CLIENT - Sally Cowdry, marketing director, O2
"Creativity has always been subjective. The most important thing for me is that our advertising is born out of deep insight and is relevant to our customers, rather than winning awards.
"That's not to say ads can't be both highly creative and effective, and I'd argue that a lot of the work on the TNS list is both. The Walkers work is cheeky and provides a bit of the fun people are looking for during the downturn. And you have to remember that Walkers is selling a product that isn't easily differentiated.
"Work doesn't have to be overly creative. What's much more important is that it's saying the right thing."

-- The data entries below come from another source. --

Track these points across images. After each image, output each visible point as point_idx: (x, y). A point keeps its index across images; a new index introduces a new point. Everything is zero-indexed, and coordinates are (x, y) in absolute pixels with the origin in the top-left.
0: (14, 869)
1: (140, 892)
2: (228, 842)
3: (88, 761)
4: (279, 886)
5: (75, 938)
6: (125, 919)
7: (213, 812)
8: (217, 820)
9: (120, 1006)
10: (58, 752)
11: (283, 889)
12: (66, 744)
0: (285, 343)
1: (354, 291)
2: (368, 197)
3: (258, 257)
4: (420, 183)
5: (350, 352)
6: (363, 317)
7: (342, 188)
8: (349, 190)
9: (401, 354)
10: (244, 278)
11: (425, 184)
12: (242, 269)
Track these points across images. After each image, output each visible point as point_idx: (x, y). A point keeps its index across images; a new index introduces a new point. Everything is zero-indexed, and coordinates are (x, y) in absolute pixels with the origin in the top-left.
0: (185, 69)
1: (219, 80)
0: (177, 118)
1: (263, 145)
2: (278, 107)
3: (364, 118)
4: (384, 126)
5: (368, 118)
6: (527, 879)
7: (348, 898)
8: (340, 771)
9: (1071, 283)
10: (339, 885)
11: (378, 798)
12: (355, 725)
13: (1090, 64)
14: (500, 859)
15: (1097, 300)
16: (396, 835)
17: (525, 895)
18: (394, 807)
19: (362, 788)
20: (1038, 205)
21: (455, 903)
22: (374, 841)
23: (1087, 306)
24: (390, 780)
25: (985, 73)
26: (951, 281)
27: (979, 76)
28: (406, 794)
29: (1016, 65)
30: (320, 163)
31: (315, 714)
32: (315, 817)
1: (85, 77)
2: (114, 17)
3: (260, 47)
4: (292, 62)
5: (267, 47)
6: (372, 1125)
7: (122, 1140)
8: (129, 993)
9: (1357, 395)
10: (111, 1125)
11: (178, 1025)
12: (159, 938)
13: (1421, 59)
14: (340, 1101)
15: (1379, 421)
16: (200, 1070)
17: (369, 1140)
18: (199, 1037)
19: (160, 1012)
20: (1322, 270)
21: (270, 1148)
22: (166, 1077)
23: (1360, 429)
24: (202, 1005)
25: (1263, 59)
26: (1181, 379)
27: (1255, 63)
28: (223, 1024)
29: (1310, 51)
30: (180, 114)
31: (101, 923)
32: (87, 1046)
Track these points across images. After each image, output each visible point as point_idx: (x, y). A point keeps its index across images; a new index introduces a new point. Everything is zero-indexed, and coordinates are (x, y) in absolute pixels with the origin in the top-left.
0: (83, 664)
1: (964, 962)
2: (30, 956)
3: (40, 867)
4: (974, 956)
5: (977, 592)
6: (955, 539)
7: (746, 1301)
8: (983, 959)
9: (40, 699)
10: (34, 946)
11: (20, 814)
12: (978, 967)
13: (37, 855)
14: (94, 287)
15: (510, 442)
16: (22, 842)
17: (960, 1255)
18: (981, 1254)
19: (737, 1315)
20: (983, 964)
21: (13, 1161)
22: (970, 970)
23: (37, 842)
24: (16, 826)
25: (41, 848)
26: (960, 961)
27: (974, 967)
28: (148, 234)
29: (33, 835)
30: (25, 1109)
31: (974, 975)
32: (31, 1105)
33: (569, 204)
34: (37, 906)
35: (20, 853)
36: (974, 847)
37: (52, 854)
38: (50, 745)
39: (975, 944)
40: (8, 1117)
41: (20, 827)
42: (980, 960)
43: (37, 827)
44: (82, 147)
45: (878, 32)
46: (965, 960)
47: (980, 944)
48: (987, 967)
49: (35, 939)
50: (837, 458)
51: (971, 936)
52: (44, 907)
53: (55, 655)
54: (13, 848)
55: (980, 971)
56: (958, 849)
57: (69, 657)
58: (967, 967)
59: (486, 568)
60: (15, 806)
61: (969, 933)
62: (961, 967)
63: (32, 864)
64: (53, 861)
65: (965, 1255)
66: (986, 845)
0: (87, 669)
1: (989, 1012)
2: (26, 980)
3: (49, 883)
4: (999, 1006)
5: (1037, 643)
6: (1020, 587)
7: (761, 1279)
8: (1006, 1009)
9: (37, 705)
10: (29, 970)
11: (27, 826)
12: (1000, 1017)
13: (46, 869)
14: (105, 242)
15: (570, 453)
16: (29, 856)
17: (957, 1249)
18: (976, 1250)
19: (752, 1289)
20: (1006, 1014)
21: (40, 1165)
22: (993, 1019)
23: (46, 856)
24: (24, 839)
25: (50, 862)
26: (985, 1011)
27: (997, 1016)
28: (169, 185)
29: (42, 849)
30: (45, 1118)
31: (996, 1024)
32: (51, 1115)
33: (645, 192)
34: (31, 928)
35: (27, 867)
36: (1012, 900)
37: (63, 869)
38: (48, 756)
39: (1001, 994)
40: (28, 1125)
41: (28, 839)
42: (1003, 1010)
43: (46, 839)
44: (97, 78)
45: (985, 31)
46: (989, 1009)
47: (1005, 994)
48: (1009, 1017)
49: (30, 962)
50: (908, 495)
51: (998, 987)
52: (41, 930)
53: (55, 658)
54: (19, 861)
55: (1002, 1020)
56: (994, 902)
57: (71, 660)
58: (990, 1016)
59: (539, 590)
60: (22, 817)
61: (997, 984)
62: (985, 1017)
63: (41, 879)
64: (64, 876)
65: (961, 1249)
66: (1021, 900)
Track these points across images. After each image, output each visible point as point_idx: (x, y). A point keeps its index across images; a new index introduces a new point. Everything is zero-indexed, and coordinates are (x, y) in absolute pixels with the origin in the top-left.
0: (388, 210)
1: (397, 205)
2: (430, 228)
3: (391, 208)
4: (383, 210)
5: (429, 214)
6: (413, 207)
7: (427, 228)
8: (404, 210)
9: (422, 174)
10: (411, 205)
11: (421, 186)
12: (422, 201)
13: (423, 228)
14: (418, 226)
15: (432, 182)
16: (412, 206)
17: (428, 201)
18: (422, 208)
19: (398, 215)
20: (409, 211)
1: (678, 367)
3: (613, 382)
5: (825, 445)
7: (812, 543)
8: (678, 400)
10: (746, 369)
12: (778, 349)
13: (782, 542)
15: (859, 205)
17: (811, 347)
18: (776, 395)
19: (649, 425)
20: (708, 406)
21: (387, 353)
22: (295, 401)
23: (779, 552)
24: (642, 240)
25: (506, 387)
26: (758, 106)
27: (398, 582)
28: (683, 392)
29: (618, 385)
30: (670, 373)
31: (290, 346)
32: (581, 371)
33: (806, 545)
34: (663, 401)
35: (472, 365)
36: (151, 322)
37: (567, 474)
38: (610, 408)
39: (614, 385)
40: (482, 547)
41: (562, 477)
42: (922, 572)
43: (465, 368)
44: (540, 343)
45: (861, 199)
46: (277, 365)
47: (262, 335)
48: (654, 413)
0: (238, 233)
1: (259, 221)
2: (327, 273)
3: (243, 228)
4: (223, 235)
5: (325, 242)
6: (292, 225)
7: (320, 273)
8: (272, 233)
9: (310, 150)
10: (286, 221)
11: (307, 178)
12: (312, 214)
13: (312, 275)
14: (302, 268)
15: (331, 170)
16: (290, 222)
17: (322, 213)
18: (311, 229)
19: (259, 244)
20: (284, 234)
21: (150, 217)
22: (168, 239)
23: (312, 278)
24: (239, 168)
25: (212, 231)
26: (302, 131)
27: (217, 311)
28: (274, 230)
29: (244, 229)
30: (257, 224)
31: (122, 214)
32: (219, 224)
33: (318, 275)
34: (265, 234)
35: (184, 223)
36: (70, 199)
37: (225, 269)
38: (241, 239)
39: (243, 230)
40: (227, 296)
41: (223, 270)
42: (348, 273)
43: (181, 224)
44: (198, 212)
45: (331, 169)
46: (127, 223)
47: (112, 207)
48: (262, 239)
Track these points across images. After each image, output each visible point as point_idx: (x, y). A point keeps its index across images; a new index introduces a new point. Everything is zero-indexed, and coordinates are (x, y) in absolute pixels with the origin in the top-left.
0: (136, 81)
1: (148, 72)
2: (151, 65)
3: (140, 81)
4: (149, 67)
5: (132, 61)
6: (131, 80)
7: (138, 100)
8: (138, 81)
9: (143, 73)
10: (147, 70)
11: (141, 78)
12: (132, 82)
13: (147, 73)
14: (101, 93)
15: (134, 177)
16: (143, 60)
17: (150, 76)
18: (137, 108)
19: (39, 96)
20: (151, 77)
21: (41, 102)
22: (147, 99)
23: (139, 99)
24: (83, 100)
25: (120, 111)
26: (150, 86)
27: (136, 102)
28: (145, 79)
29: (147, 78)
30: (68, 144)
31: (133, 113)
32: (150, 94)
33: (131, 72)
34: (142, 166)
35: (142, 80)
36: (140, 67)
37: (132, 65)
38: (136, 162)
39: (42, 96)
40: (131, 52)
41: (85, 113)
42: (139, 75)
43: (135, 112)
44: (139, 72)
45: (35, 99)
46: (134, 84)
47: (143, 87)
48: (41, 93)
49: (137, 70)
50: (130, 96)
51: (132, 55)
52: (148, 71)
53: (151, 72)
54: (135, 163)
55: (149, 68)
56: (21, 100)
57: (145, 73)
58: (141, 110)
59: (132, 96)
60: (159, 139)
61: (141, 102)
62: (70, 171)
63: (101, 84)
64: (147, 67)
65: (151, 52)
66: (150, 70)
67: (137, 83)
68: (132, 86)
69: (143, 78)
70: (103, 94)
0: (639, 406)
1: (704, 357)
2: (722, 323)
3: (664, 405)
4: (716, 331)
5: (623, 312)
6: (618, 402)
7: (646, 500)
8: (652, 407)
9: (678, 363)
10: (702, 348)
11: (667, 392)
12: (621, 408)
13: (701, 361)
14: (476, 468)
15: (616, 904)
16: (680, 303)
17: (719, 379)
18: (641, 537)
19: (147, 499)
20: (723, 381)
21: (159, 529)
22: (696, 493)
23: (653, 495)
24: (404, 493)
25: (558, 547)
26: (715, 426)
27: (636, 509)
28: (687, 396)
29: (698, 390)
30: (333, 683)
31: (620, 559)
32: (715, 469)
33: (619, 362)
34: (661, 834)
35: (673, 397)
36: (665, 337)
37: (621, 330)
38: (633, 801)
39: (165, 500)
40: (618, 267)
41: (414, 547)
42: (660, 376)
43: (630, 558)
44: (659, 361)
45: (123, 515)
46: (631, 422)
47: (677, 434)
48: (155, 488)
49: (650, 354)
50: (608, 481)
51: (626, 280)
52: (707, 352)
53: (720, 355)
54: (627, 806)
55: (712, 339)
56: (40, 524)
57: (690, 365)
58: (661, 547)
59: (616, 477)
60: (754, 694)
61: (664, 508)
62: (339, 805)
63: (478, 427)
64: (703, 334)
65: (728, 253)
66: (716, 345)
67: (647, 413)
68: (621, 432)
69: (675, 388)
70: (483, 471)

CREATIVE - Damon Collins, executive creative director, Rainey Kelly Campbell Roalfe/Y&R
"It's not often that work that does well in D&AD is seen in lists like the one published by TNS.
"That's not to say those ads are not effective. Many extremely creative campaigns win IPA Effectiveness Awards.
"Residual feelings from ads are more important than immediate reactions. I reckon that if you went out in the street and asked which brands people love and are predisposed to buy, you'd get a totally different list to this one.
"What we focus on is trying to ensure the loved/effective quotient is as high as possible."
PLANNER - Craig Mawdsley, joint head of planning, Abbott Mead Vickers BBDO
"I'm very sceptical about this kind of research. Effectiveness means so many things to so many people and I think this is more about promoting a particular methodology.
"All our Walkers work is linked to very specific objectives and if you look at campaigns like the Cadbury drumming gorilla, you realise that it isn't just about selling more chocolate but positioning the company so that it can sell more product in the future.
"This kind of 'one-size-fits-all' research doesn't account for the fact that the advertising may not be inviting the consumer to take a specific action. It can have all sorts of aims."